**Exercise**
When a line below contains the string "Kusama", show that line.

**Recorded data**
+ + + +

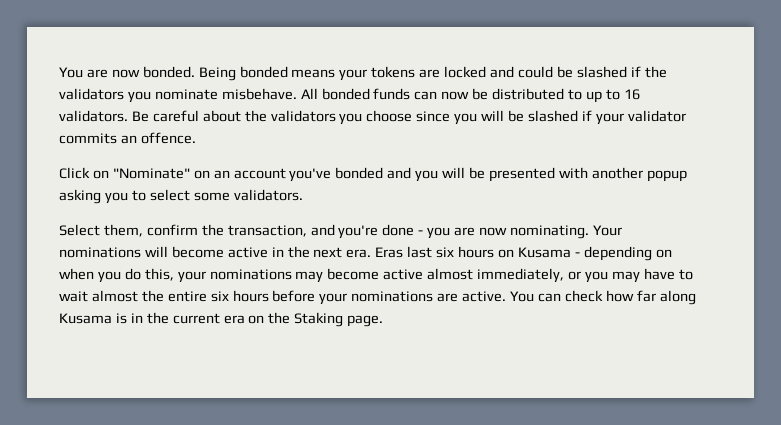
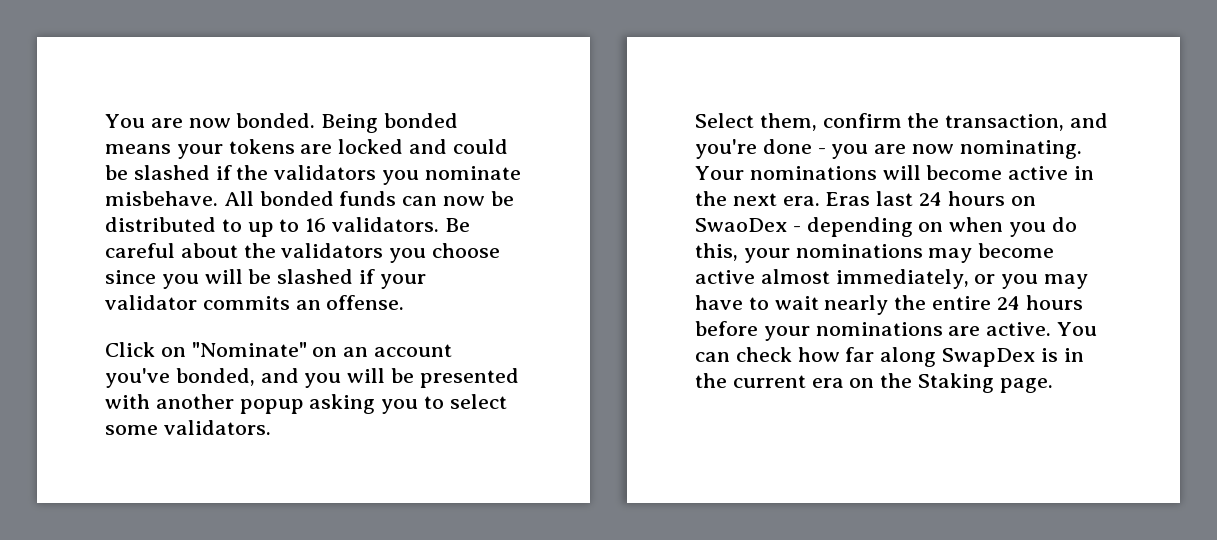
[140,132,196,144] offence. -> [326,295,405,310] offense.
[335,167,384,179] bonded -> [175,368,255,386] bonded,
[436,247,455,258] six -> [919,192,943,206] 24
[517,247,571,258] Kusama -> [695,218,787,232] SwaoDex
[91,290,138,302] almost -> [824,295,889,315] nearly
[210,291,229,302] six -> [996,296,1020,310] 24
[59,313,112,324] Kusama -> [942,348,1036,367] SwapDex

+ + + +

**Expected answer**
[517,247,571,258] Kusama -> [695,218,787,232] SwaoDex
[59,313,112,324] Kusama -> [942,348,1036,367] SwapDex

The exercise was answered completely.